For producing supervised training data, the tool offers the possibility to generate pre-annotated training data from a text, where the annotations are realized by the currently available model. Curators can then correct the wrong annotations and regenerate a new model with this additional training data.

The training data generation from text file is annotating the files and output them in XML format (CoNNL format output is deprecated).

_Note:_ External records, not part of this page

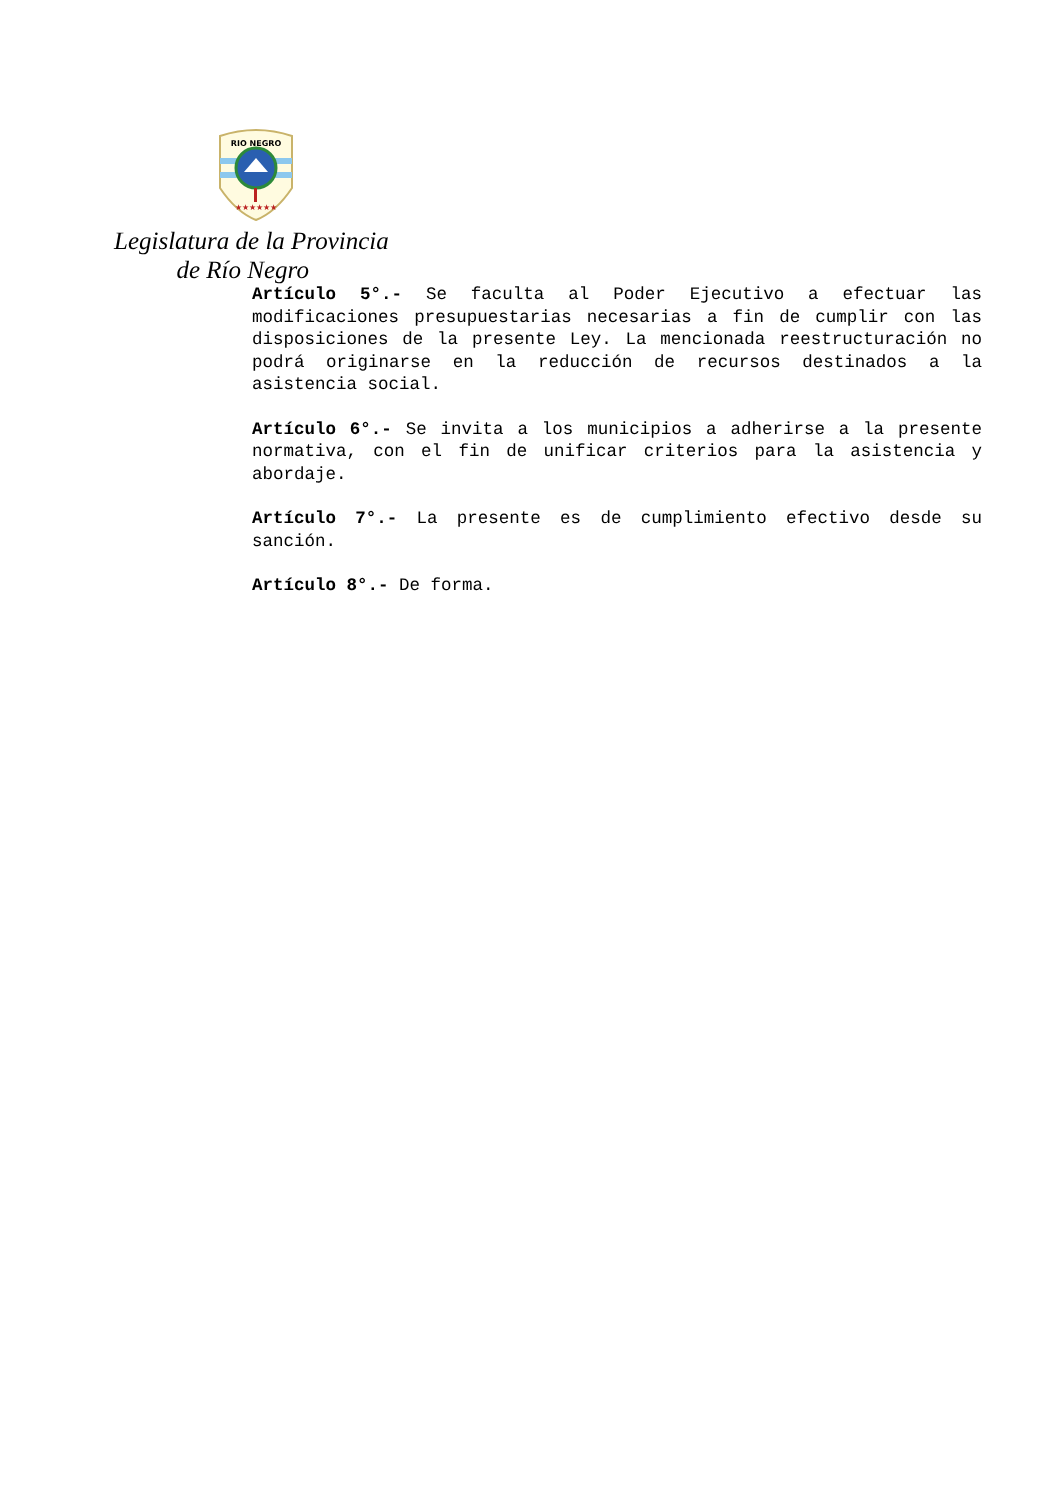RIO NEGRO
★★★★★★
Legislatura de la Provincia
de Río Negro
Artículo 5°.- Se faculta al Poder Ejecutivo a efectuar las modificaciones presupuestarias necesarias a fin de cumplir con las disposiciones de la presente Ley. La mencionada reestructuración no podrá originarse en la reducción de recursos destinados a la asistencia social.
Artículo 6°.- Se invita a los municipios a adherirse a la presente normativa, con el fin de unificar criterios para la asistencia y abordaje.
Artículo 7°.- La presente es de cumplimiento efectivo desde su sanción.
Artículo 8°.- De forma.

The process requires an input and output directories.

To generate the data:

> java -jar target/grobid-ner-<version>.one-jar.jar -dOut /my/output/directory -dIn /my/input/directory -l en -exe createTrainingNER

The parameter -l is used to indicate the language of the training data to be generated.

Example:

> java -jar target/grobid-ner-0.4.2-SNAPSHOT.one-jar.jar -dOut resources/dataset/ner/corpus/xml/generated/ -dIn resources/dataset/ner/corpus/raw/wikipedia/ -l en -exe createTrainingNER

Semi-supervised training data from the IDILIA dataset(s)

The training data generated from this corpus is quite handy because a larger set of named entity classes is already used. However it has been automatically generated so it is involved in the training of grobid-ner only as an additional semi-supervised step for increasing recall.

  1. Download the data from IDILIA download page and unzip it on the hard drive
  2. Configure the path to this resource in the grobid-nerd.properties, in particular the entry grobid.ner.reuters.idilia_path.
  3. Edit the file resources/dataset/ner/corpus/wikipedia.txt and add the wikipedia pages to be processed
  4. Build the project:
> mvn clean package
  1. Run the process:
> java -jar target/grobid-ner-<version>.one-jar.jar -dOut /my/output/directory -exe createTrainingIDILLIA
  1. The generated files will be located in `/my/output/directory/{inputFileName}.out'. Review the output and eventually correct missing / wrong labels.